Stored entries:
***

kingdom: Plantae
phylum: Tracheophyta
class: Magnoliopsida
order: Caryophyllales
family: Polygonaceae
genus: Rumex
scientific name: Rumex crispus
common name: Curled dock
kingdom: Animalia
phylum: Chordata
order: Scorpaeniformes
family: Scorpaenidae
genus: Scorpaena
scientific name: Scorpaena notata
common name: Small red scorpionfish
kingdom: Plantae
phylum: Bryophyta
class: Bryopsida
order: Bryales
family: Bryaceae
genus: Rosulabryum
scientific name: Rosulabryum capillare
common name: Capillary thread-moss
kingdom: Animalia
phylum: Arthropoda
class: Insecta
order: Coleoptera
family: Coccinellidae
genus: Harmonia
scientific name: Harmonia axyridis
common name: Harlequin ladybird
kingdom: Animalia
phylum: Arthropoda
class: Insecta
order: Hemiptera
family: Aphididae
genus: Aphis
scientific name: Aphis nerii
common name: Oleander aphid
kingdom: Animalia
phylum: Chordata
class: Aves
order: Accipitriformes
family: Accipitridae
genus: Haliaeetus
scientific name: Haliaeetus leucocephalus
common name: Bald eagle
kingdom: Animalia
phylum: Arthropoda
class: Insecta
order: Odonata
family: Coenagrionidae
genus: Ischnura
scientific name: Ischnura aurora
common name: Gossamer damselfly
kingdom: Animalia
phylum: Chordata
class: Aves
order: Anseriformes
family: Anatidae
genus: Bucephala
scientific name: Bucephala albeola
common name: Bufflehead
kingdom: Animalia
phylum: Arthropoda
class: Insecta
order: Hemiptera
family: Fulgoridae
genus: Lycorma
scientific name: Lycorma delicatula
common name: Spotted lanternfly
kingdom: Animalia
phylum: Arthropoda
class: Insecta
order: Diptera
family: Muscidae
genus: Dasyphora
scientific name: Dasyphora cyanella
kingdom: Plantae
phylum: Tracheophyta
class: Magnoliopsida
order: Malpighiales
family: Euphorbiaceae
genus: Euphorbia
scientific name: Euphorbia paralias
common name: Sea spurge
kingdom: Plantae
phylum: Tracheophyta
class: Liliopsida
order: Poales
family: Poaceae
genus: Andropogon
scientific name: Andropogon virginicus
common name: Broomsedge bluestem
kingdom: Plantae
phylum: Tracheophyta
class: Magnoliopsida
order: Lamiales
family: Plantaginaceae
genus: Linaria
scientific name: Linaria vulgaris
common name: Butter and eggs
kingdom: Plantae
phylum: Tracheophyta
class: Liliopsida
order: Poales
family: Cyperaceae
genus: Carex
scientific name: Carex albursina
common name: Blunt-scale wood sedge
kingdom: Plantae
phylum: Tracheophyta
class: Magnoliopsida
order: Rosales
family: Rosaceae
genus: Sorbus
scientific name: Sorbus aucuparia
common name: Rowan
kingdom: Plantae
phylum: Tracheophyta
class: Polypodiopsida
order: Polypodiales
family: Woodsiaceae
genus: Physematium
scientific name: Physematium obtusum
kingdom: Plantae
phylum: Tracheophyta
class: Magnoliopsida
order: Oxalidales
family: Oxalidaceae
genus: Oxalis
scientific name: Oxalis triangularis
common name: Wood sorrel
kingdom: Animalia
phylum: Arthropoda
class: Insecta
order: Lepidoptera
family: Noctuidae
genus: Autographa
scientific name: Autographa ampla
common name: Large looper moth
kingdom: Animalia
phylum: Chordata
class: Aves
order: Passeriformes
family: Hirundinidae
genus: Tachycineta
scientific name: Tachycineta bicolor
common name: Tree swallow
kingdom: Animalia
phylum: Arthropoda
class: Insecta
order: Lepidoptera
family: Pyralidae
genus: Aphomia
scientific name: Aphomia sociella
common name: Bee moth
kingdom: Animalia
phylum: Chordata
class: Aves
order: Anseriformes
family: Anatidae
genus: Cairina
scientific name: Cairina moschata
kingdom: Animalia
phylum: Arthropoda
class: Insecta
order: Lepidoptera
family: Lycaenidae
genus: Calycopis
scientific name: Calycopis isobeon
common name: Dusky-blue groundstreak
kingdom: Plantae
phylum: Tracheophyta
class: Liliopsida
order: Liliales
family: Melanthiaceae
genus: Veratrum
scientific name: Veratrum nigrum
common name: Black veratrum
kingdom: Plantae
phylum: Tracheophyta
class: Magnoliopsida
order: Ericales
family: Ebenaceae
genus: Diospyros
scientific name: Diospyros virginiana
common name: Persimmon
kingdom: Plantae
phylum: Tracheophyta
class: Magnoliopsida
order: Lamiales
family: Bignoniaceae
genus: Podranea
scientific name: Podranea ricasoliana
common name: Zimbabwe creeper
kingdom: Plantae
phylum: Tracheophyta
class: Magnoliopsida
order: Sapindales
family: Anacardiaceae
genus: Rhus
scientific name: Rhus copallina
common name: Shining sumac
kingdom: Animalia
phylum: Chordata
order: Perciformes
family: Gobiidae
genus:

***

Do this:
Please write these lines out again, renaming "scientific name" to "species" throughout all the records and leaving everything else unchanged.

Exercise answer:
kingdom: Plantae
phylum: Tracheophyta
class: Magnoliopsida
order: Caryophyllales
family: Polygonaceae
genus: Rumex
species: Rumex crispus
common name: Curled dock
kingdom: Animalia
phylum: Chordata
order: Scorpaeniformes
family: Scorpaenidae
genus: Scorpaena
species: Scorpaena notata
common name: Small red scorpionfish
kingdom: Plantae
phylum: Bryophyta
class: Bryopsida
order: Bryales
family: Bryaceae
genus: Rosulabryum
species: Rosulabryum capillare
common name: Capillary thread-moss
kingdom: Animalia
phylum: Arthropoda
class: Insecta
order: Coleoptera
family: Coccinellidae
genus: Harmonia
species: Harmonia axyridis
common name: Harlequin ladybird
kingdom: Animalia
phylum: Arthropoda
class: Insecta
order: Hemiptera
family: Aphididae
genus: Aphis
species: Aphis nerii
common name: Oleander aphid
kingdom: Animalia
phylum: Chordata
class: Aves
order: Accipitriformes
family: Accipitridae
genus: Haliaeetus
species: Haliaeetus leucocephalus
common name: Bald eagle
kingdom: Animalia
phylum: Arthropoda
class: Insecta
order: Odonata
family: Coenagrionidae
genus: Ischnura
species: Ischnura aurora
common name: Gossamer damselfly
kingdom: Animalia
phylum: Chordata
class: Aves
order: Anseriformes
family: Anatidae
genus: Bucephala
species: Bucephala albeola
common name: Bufflehead
kingdom: Animalia
phylum: Arthropoda
class: Insecta
order: Hemiptera
family: Fulgoridae
genus: Lycorma
species: Lycorma delicatula
common name: Spotted lanternfly
kingdom: Animalia
phylum: Arthropoda
class: Insecta
order: Diptera
family: Muscidae
genus: Dasyphora
species: Dasyphora cyanella
kingdom: Plantae
phylum: Tracheophyta
class: Magnoliopsida
order: Malpighiales
family: Euphorbiaceae
genus: Euphorbia
species: Euphorbia paralias
common name: Sea spurge
kingdom: Plantae
phylum: Tracheophyta
class: Liliopsida
order: Poales
family: Poaceae
genus: Andropogon
species: Andropogon virginicus
common name: Broomsedge bluestem
kingdom: Plantae
phylum: Tracheophyta
class: Magnoliopsida
order: Lamiales
family: Plantaginaceae
genus: Linaria
species: Linaria vulgaris
common name: Butter and eggs
kingdom: Plantae
phylum: Tracheophyta
class: Liliopsida
order: Poales
family: Cyperaceae
genus: Carex
species: Carex albursina
common name: Blunt-scale wood sedge
kingdom: Plantae
phylum: Tracheophyta
class: Magnoliopsida
order: Rosales
family: Rosaceae
genus: Sorbus
species: Sorbus aucuparia
common name: Rowan
kingdom: Plantae
phylum: Tracheophyta
class: Polypodiopsida
order: Polypodiales
family: Woodsiaceae
genus: Physematium
species: Physematium obtusum
kingdom: Plantae
phylum: Tracheophyta
class: Magnoliopsida
order: Oxalidales
family: Oxalidaceae
genus: Oxalis
species: Oxalis triangularis
common name: Wood sorrel
kingdom: Animalia
phylum: Arthropoda
class: Insecta
order: Lepidoptera
family: Noctuidae
genus: Autographa
species: Autographa ampla
common name: Large looper moth
kingdom: Animalia
phylum: Chordata
class: Aves
order: Passeriformes
family: Hirundinidae
genus: Tachycineta
species: Tachycineta bicolor
common name: Tree swallow
kingdom: Animalia
phylum: Arthropoda
class: Insecta
order: Lepidoptera
family: Pyralidae
genus: Aphomia
species: Aphomia sociella
common name: Bee moth
kingdom: Animalia
phylum: Chordata
class: Aves
order: Anseriformes
family: Anatidae
genus: Cairina
species: Cairina moschata
kingdom: Animalia
phylum: Arthropoda
class: Insecta
order: Lepidoptera
family: Lycaenidae
genus: Calycopis
species: Calycopis isobeon
common name: Dusky-blue groundstreak
kingdom: Plantae
phylum: Tracheophyta
class: Liliopsida
order: Liliales
family: Melanthiaceae
genus: Veratrum
species: Veratrum nigrum
common name: Black veratrum
kingdom: Plantae
phylum: Tracheophyta
class: Magnoliopsida
order: Ericales
family: Ebenaceae
genus: Diospyros
species: Diospyros virginiana
common name: Persimmon
kingdom: Plantae
phylum: Tracheophyta
class: Magnoliopsida
order: Lamiales
family: Bignoniaceae
genus: Podranea
species: Podranea ricasoliana
common name: Zimbabwe creeper
kingdom: Plantae
phylum: Tracheophyta
class: Magnoliopsida
order: Sapindales
family: Anacardiaceae
genus: Rhus
species: Rhus copallina
common name: Shining sumac
kingdom: Animalia
phylum: Chordata
order: Perciformes
family: Gobiidae
genus:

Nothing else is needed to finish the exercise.